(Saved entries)
= Beginning of Section =

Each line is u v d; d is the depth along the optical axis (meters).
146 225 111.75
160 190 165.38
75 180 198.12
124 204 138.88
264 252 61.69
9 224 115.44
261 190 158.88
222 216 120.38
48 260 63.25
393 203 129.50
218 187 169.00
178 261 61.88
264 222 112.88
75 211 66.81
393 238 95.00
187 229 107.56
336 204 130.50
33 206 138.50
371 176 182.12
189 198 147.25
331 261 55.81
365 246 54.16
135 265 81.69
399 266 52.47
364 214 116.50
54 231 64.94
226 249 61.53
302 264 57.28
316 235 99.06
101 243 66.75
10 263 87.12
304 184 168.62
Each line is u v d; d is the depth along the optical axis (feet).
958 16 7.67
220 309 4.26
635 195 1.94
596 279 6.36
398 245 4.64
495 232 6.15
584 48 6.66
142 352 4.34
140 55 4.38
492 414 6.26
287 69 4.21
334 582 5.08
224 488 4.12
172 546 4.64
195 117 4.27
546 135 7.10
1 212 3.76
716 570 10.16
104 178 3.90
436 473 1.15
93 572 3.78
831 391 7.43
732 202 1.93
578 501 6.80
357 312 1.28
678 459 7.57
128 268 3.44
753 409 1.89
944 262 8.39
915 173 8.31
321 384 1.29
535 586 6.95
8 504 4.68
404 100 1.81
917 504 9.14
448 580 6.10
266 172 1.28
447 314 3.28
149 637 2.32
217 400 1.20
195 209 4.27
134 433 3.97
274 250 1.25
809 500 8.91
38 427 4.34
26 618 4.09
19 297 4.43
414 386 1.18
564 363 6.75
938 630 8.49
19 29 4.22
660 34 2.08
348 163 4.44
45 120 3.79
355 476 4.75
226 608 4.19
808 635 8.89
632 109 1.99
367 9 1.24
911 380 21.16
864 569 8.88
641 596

= End of Section =

## What you will do
The records above must be set down again exactly as written.

## Result of the exercise
Each line is u v d; d is the depth along the optical axis (meters).
146 225 111.75
160 190 165.38
75 180 198.12
124 204 138.88
264 252 61.69
9 224 115.44
261 190 158.88
222 216 120.38
48 260 63.25
393 203 129.50
218 187 169.00
178 261 61.88
264 222 112.88
75 211 66.81
393 238 95.00
187 229 107.56
336 204 130.50
33 206 138.50
371 176 182.12
189 198 147.25
331 261 55.81
365 246 54.16
135 265 81.69
399 266 52.47
364 214 116.50
54 231 64.94
226 249 61.53
302 264 57.28
316 235 99.06
101 243 66.75
10 263 87.12
304 184 168.62
Each line is u v d; d is the depth along the optical axis (feet).
958 16 7.67
220 309 4.26
635 195 1.94
596 279 6.36
398 245 4.64
495 232 6.15
584 48 6.66
142 352 4.34
140 55 4.38
492 414 6.26
287 69 4.21
334 582 5.08
224 488 4.12
172 546 4.64
195 117 4.27
546 135 7.10
1 212 3.76
716 570 10.16
104 178 3.90
436 473 1.15
93 572 3.78
831 391 7.43
732 202 1.93
578 501 6.80
357 312 1.28
678 459 7.57
128 268 3.44
753 409 1.89
944 262 8.39
915 173 8.31
321 384 1.29
535 586 6.95
8 504 4.68
404 100 1.81
917 504 9.14
448 580 6.10
266 172 1.28
447 314 3.28
149 637 2.32
217 400 1.20
195 209 4.27
134 433 3.97
274 250 1.25
809 500 8.91
38 427 4.34
26 618 4.09
19 297 4.43
414 386 1.18
564 363 6.75
938 630 8.49
19 29 4.22
660 34 2.08
348 163 4.44
45 120 3.79
355 476 4.75
226 608 4.19
808 635 8.89
632 109 1.99
367 9 1.24
911 380 21.16
864 569 8.88
641 596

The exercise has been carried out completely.